§ **Petunjuk Pengerjaan**:
1. Tuliskan kembali bagian artikel tentang MHTC di antara "Dirinya memastikan, biaya" dan "jurnalis yang penasaran.", termasuk kedua batas tersebut.
2. Jawablah pertanyaan berikut berdasarkan artikel tentang MHTC.
(a) MHTC dibentuk pemerintah Malaysia di bawah kementerian apa?
(b) Berapa rumah sakit di Malaysia yang sudah bekerja sama dengan MHTC?
(c) Berapa persen diskon hotel di dekat rumah sakit jika dipesan melalui traveloka?
3. Teruskan artikel tentang MHTC dengan tulisan baru yang dimulai setelah kalimat terakhirnya.

§ **Kutipan Teks**:
_ _ _ _
Setelah santap siang, rombongan jurnalis peserta peresmian MHTC 2019 diminta naik ke atas bus. Selanjutnya dibawa ke Hotel Istana yang terletak di jantung kota Kuala Lumpur. Dari KLIA 2, jaraknya cukup jauh. Ada sekitar 2 jam perjalanan darat. Di sana sudah menunggu CEO MHTC Sherene Azli dan Chief Commercial Officer MHTC Nik Yazmin. Tanpa basa-basi, Sherene langsung menyambut dengan ramah. Senyumnya tampak lebar. Seluruh peserta disalaminya satu persatu.
"Selamat datang. Bagaimana perjalanan Anda," sapa Sherene.
Sebagai pengenalan, dia memaparkan MHTC merupakan sebuah badan yang dibentuk pemerintah Malaysia di bawah Kementerian Keuangan. Didirikan pada 2009 lalu, MHTC berupaya memfasilitasi dan mengembangkan layanan kesehatan menjadi industri pariwisata kesehatan. Mengusung brand “Malaysia Healthcare”, MHTC menargetkan Negeri Jiran sebagai tujuan utama pariwisata kesehatan dunia. Setakad ini, sudah 73 rumah sakit di Malaysia yang bekerja sama dengan MHTC. Program kerjanya diselaraskan dengan beberapa kementerian terkait. Utamanya Kementerian Kesehatan dan Kementerian Pariwisata.
"Ada dua hal yang menjadi fokus. Yakni pelayanan pengobatan dan pariwisata," terang Sherene.
Dirinya memastikan, biaya berobat di Malaysia dengan kualitas pelayanan terbaik jauh lebih murah dari beberapa negara tetangga. Sebut saja Thailand, Kamboja dan Singapura yang disebut 3 kali lebih mahal. Ia juga memastikan seluruh peralatan, tenaga medis dan fasilitas yang disediakan rumah sakit sudah memenuhi standar pengobatan internasional.
"Lantas mengapa murah?" celetuk salah seorang jurnalis yang penasaran.
Kata dia, seluruh rumah sakit yang ada di Malaysia diatur regulasinya sedemikian rupa. Bahkan mekanisme perawatan juga diatur secara ketat oleh Kementerian Kesehatan Malaysia melalui Private Healthcare and Facilities Service Act sejak 1998. Yang mengedepankan keselamatan pasien serta biaya perawatan terjangkau. Sebegitu ketat aturan tersebut. Sehingga rumah sakit swasta ataupun milik pemerintah harus ikut aturan. Karena aturan itu juga banyak dokter di Malaysia yang bekerja hanya di satu rumah sakit saja. Sehingga lebih maksimal dalam melayani pasien yang berobat.
Soal kisaran biaya berobat, ia mencontohkan untuk sebuah health screening. Mulai dari Rp1,2juta sampai dengan Rp5juta. Bahkan ada juga paket yang sudah termasuk biaya tiket pesawat, penginapan serta pengobatan. Baru-baru ini pihaknya juga menjalin kerja sama dengan aplikasi penyedia jasa perjalanan traveloka. Di mana akan ada diskon 25 persen untuk setiap hotel yang berdekatan dengan rumah sakit, jika dipesan melalui apliaksi tersebut.
_ _ _ _
§ **Data yang Diberikan**:
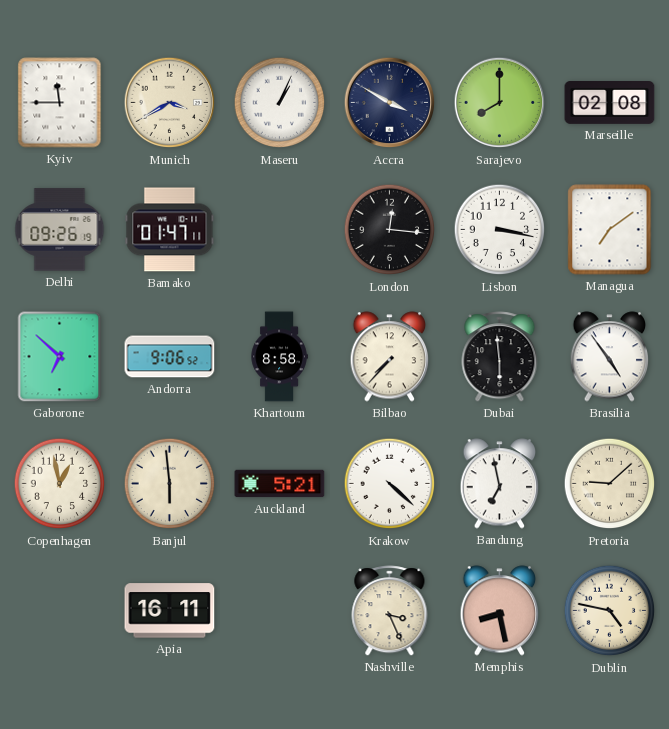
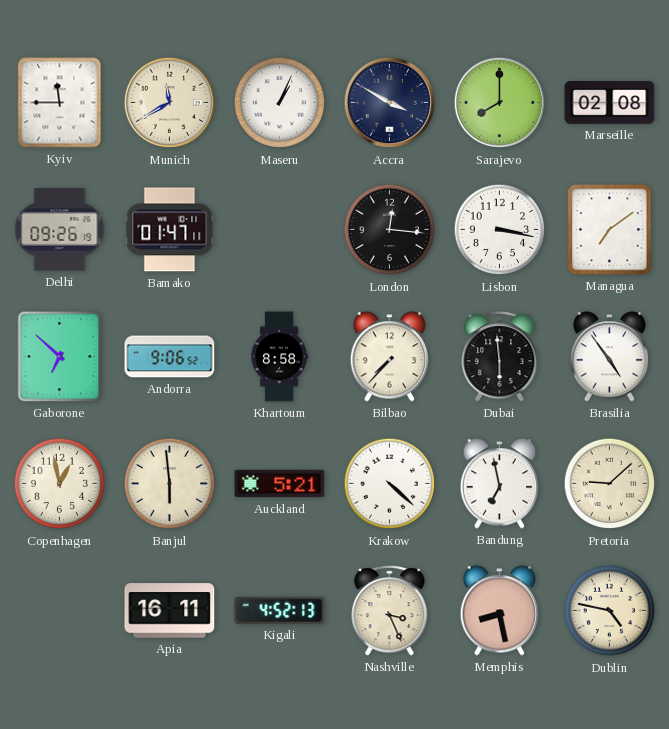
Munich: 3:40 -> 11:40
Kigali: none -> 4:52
_ _ _ _
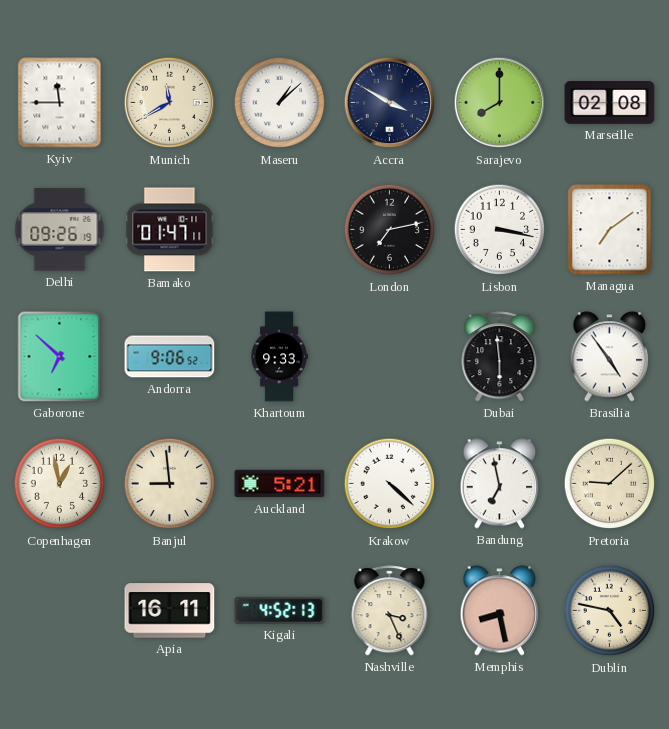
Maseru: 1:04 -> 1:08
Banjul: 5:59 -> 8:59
_ _ _ _
§ **Hasil Tugas**:
1.
Dirinya memastikan, biaya berobat di Malaysia dengan kualitas pelayanan terbaik jauh lebih murah dari beberapa negara tetangga. Sebut saja Thailand, Kamboja dan Singapura yang disebut 3 kali lebih mahal. Ia juga memastikan seluruh peralatan, tenaga medis dan fasilitas yang disediakan rumah sakit sudah memenuhi standar pengobatan internasional.
"Lantas mengapa murah?" celetuk salah seorang jurnalis yang penasaran.

2.
(a) Kementerian Keuangan.
(b) 73 rumah sakit.
(c) 25 persen.

3.
Masih dijelaskan Sherene, MHTC melayani seluruh pasien yang ingin berobat dari berbagai negara. Khusus untuk Indonesia, MHTC memberikan jasa koordinasi serta konsultasi gratis jika ingin melakukan pengobatan di Malaysia. Caranya, calon pasien bisa menghubungi perwakilan MHTC di Jakarta melalui aplikasi WhatsApp di nomor +62 812 89710029. Setelah itu bisa langsung menyampaikan keluhan dan rencana pegobatan. Dari hasil konsultasi itu, pihak MHTC akan memberikan masukan serta rekomendasi.
"Nanti akan diberikan rekomendasi rumah sakit mana yang bagus untuk penyakit yang mau diobati. Termasuk juga lokasi penginapan atau hotel di sekitar rumah sakit, estimasi biaya yang harus dikeluarkan. Jika setuju, calon pasien bisa langsung mendaftar," imbuhnya.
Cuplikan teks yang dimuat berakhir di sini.